▸ WORK TASK: The entries below are to be written out exactly, with no images included.

▸ EXTRACTED MATERIAL:
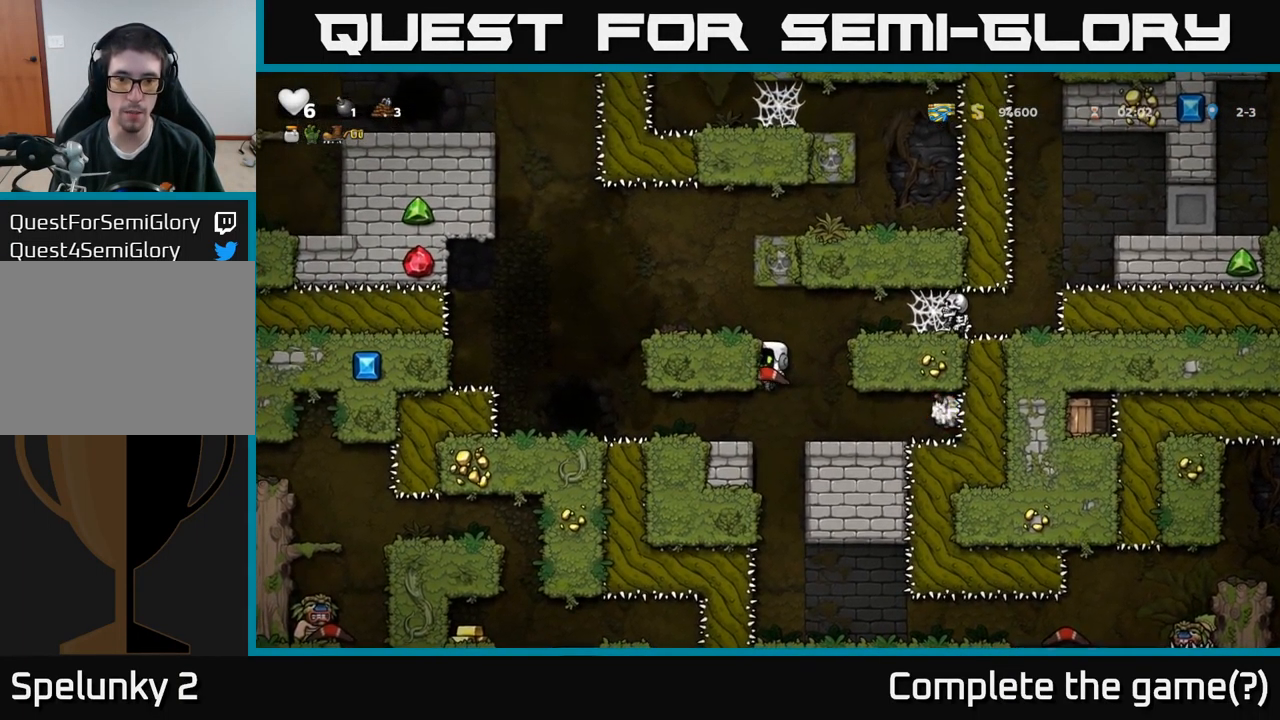
{"buttons": [], "left_stick": "center", "right_stick": "center", "events": [[166, "DPAD_LEFT", "down"], [283, "DPAD_LEFT", "up"]]}
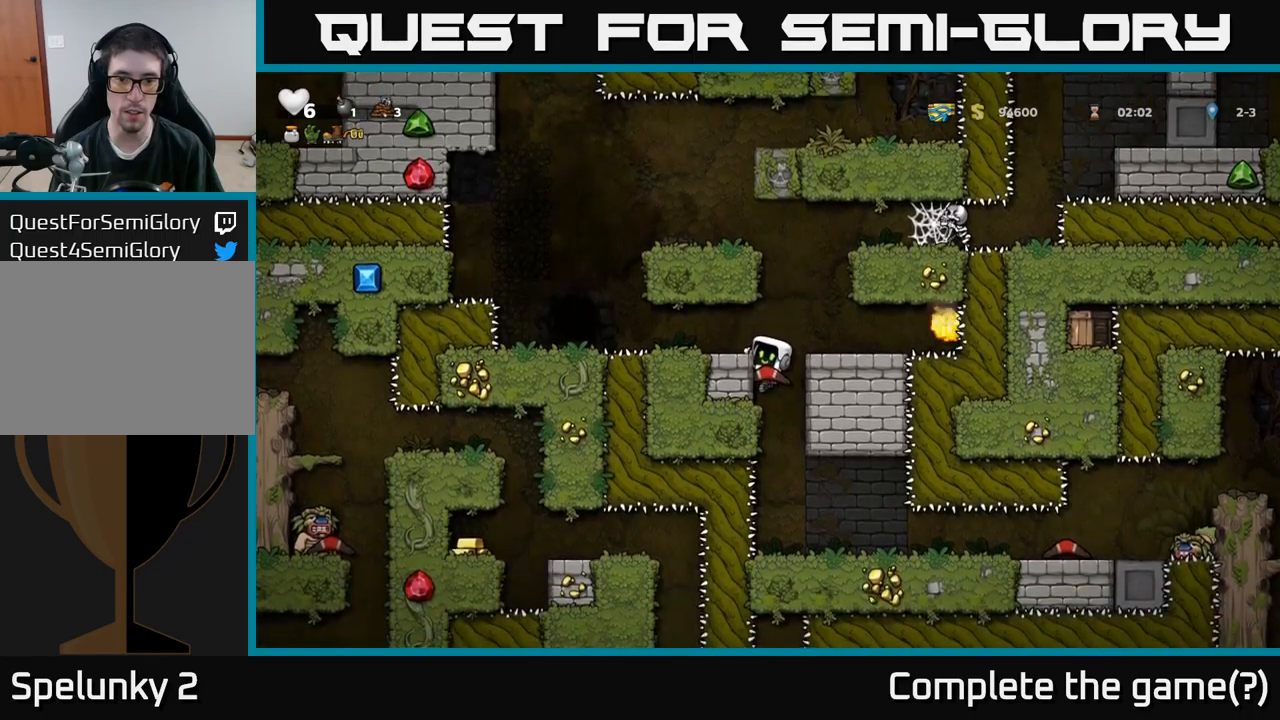
{"buttons": [], "left_stick": "center", "right_stick": "center", "events": []}
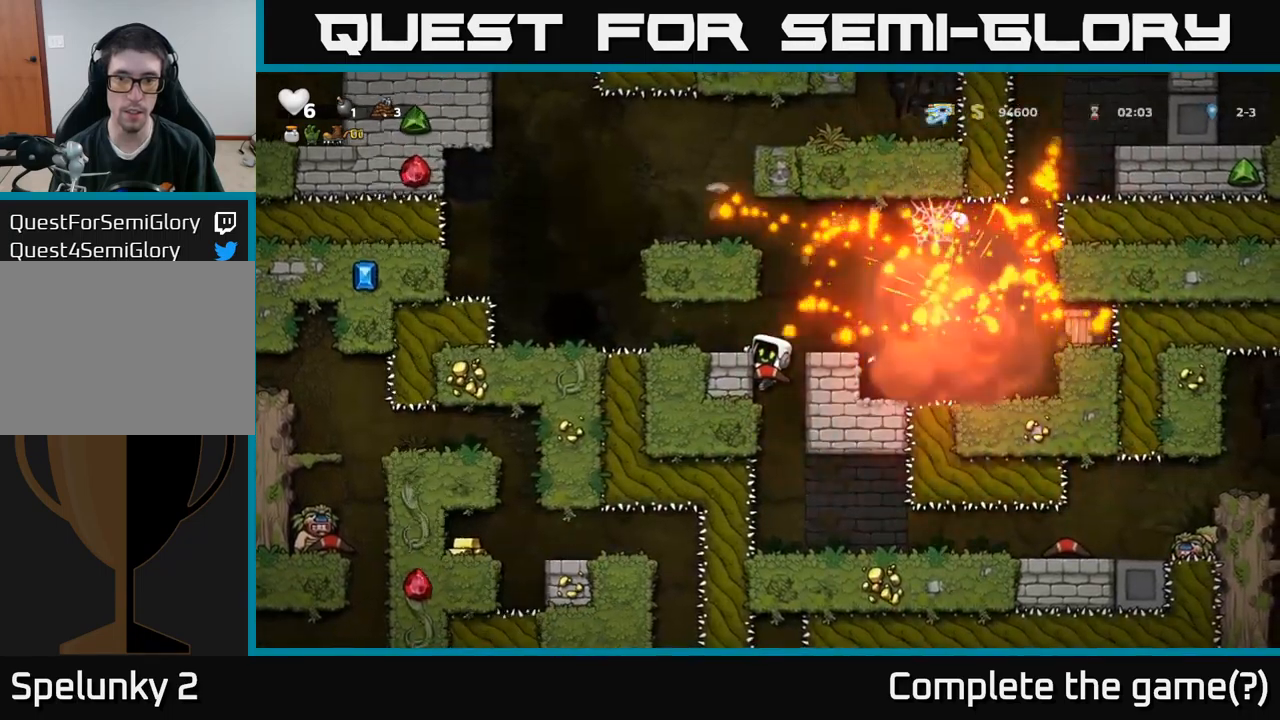
{"buttons": [], "left_stick": "center", "right_stick": "center", "events": [[250, "A", "down"], [333, "DPAD_RIGHT", "down"], [400, "A", "up"], [417, "DPAD_RIGHT", "up"]]}
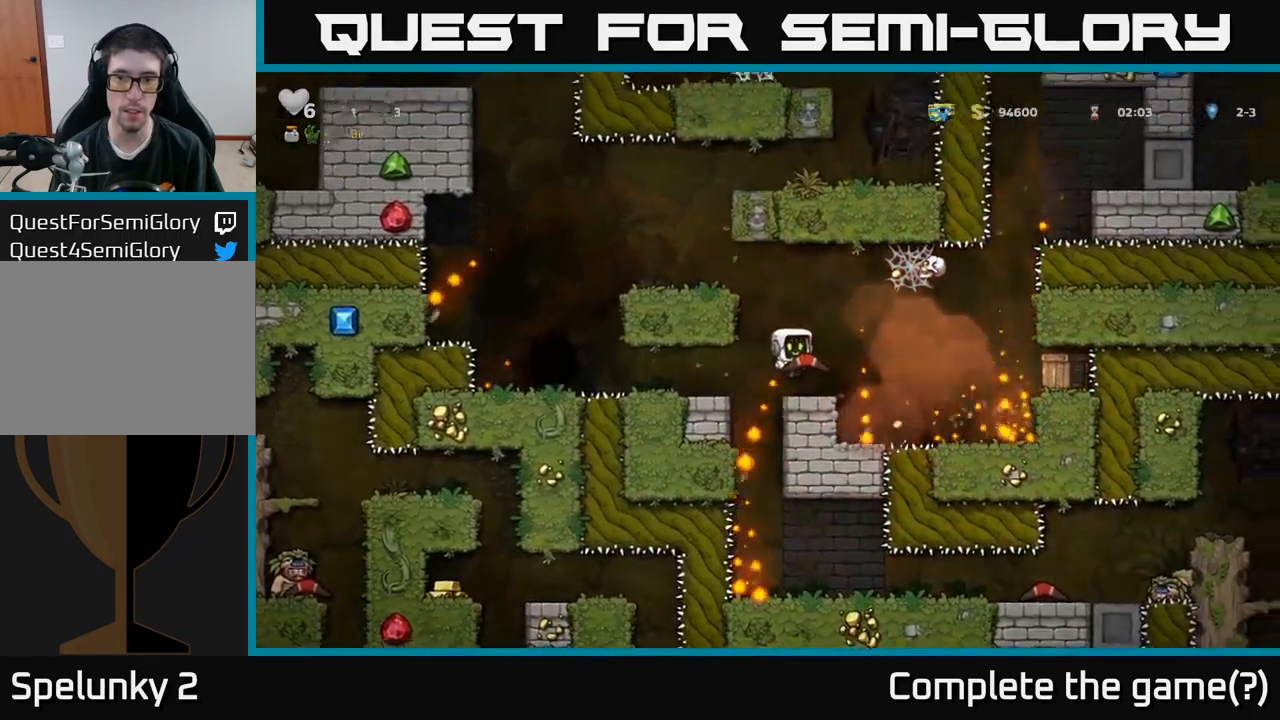
{"buttons": [], "left_stick": "center", "right_stick": "center", "events": [[183, "X", "down"], [267, "X", "up"]]}
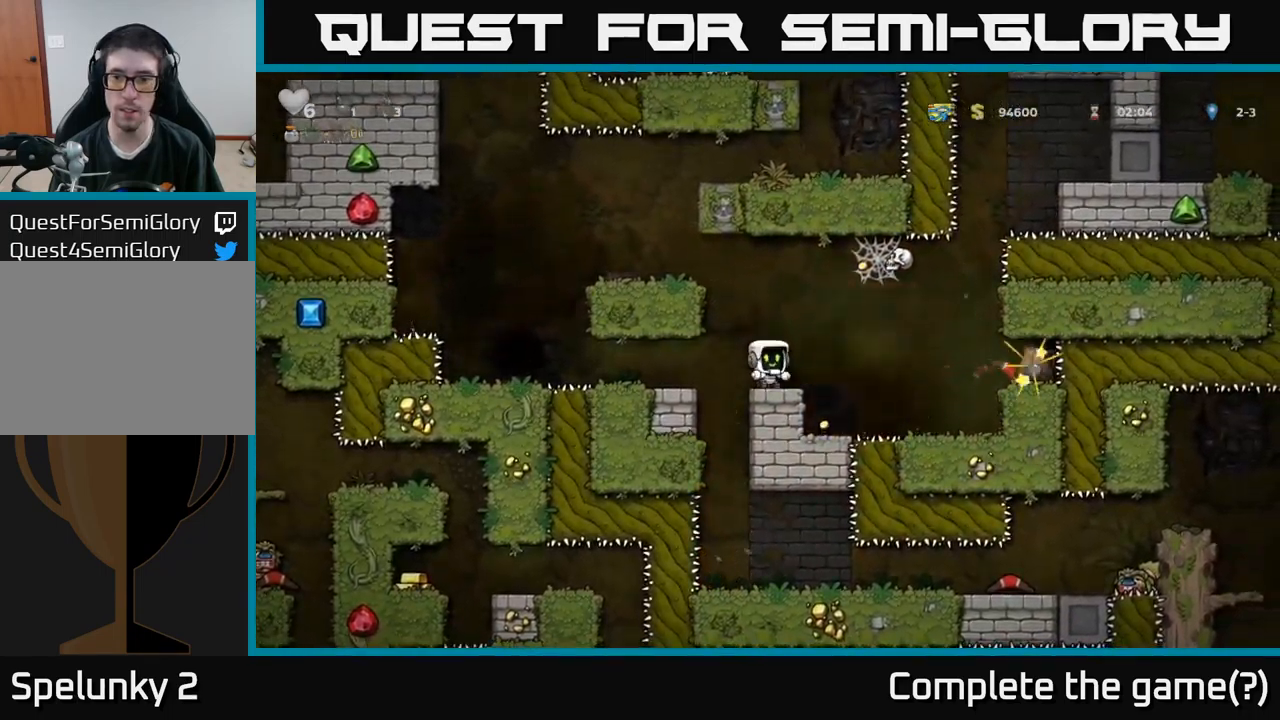
{"buttons": [], "left_stick": "center", "right_stick": "center", "events": []}
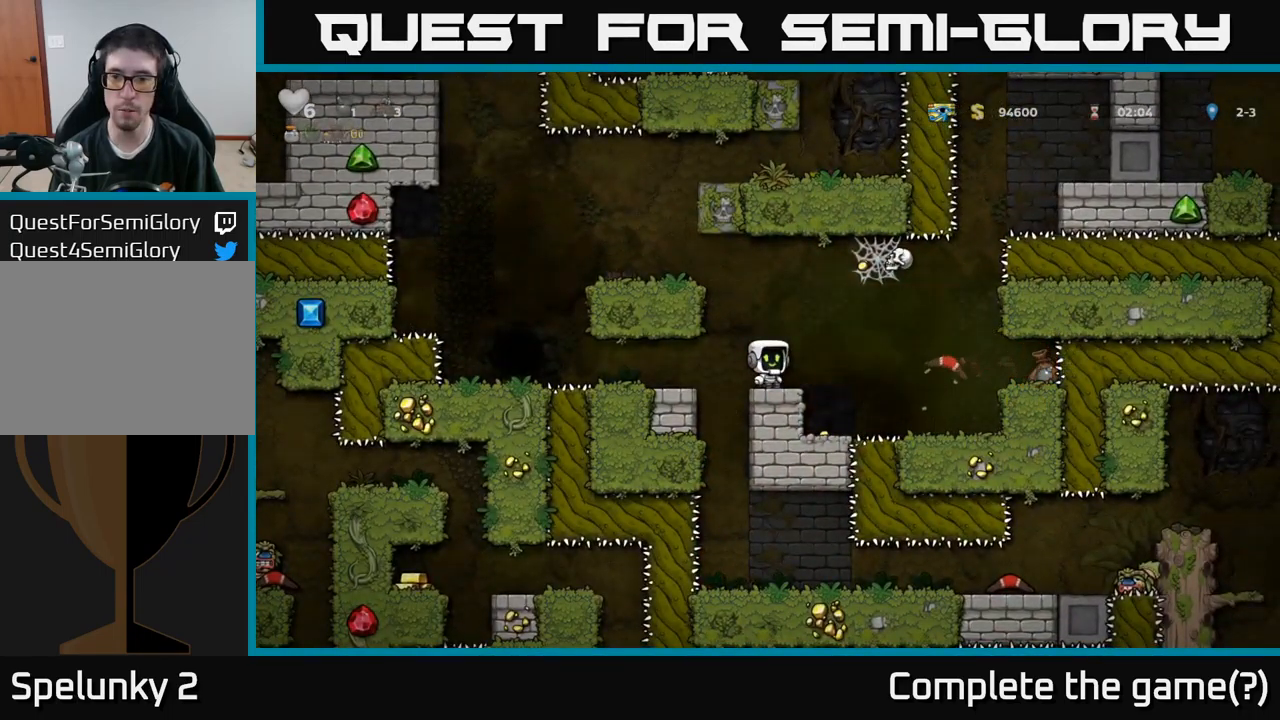
{"buttons": ["A", "DPAD_RIGHT"], "left_stick": "center", "right_stick": "center", "events": [[467, "DPAD_RIGHT", "down"], [483, "A", "down"]]}
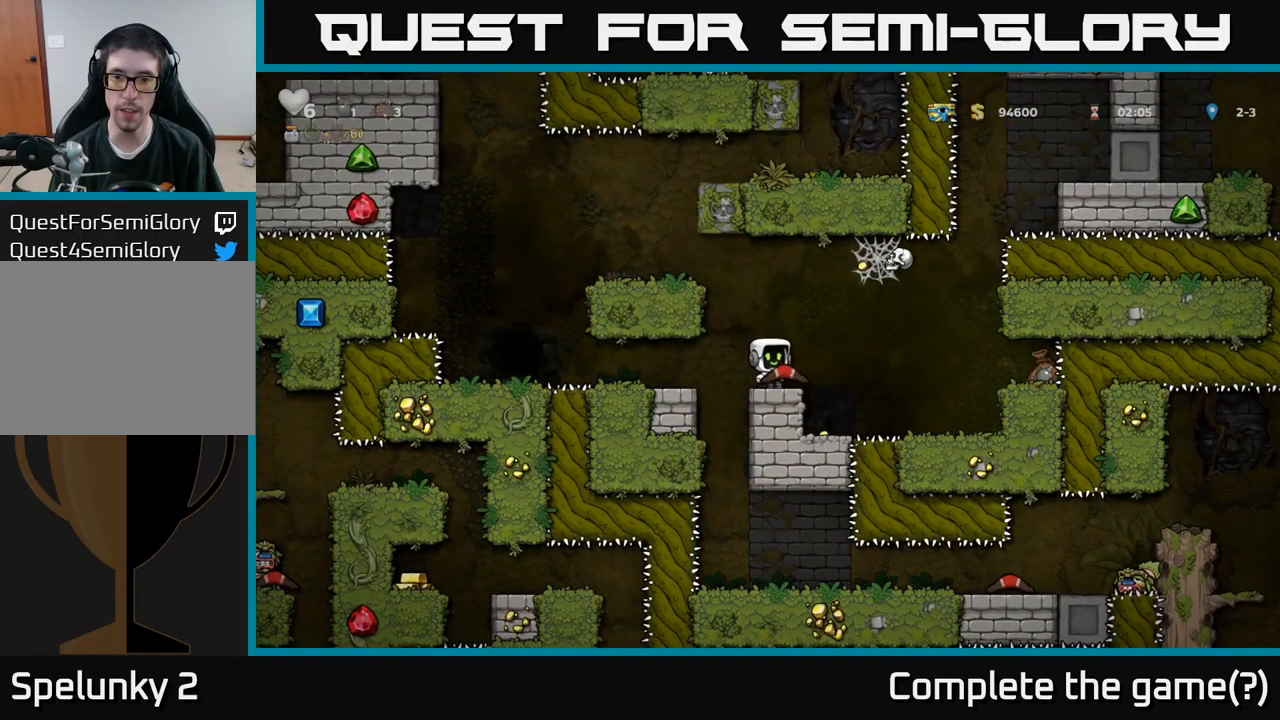
{"buttons": [], "left_stick": "center", "right_stick": "center", "events": [[50, "A", "up"], [250, "DPAD_RIGHT", "up"], [417, "DPAD_RIGHT", "down"], [500, "DPAD_RIGHT", "up"]]}
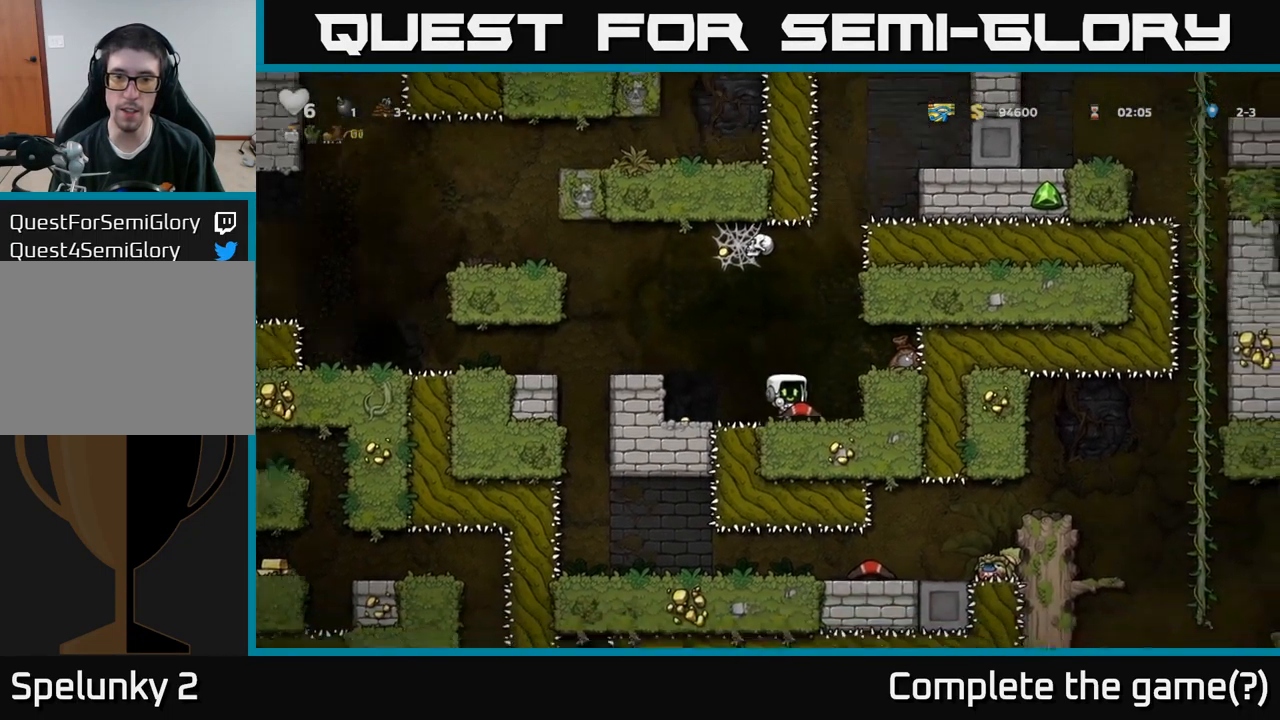
{"buttons": [], "left_stick": "center", "right_stick": "center", "events": [[267, "A", "down"], [350, "DPAD_RIGHT", "down"], [367, "A", "up"], [433, "DPAD_RIGHT", "up"]]}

▸ ANSWER TO THIS TASK:
{"buttons": [], "left_stick": "center", "right_stick": "center", "events": [[166, "DPAD_LEFT", "down"], [283, "DPAD_LEFT", "up"]]}
{"buttons": [], "left_stick": "center", "right_stick": "center", "events": []}
{"buttons": [], "left_stick": "center", "right_stick": "center", "events": [[250, "A", "down"], [333, "DPAD_RIGHT", "down"], [400, "A", "up"], [417, "DPAD_RIGHT", "up"]]}
{"buttons": [], "left_stick": "center", "right_stick": "center", "events": [[183, "X", "down"], [267, "X", "up"]]}
{"buttons": [], "left_stick": "center", "right_stick": "center", "events": []}
{"buttons": ["A", "DPAD_RIGHT"], "left_stick": "center", "right_stick": "center", "events": [[467, "DPAD_RIGHT", "down"], [483, "A", "down"]]}
{"buttons": [], "left_stick": "center", "right_stick": "center", "events": [[50, "A", "up"], [250, "DPAD_RIGHT", "up"], [417, "DPAD_RIGHT", "down"], [500, "DPAD_RIGHT", "up"]]}
{"buttons": [], "left_stick": "center", "right_stick": "center", "events": [[267, "A", "down"], [350, "DPAD_RIGHT", "down"], [367, "A", "up"], [433, "DPAD_RIGHT", "up"]]}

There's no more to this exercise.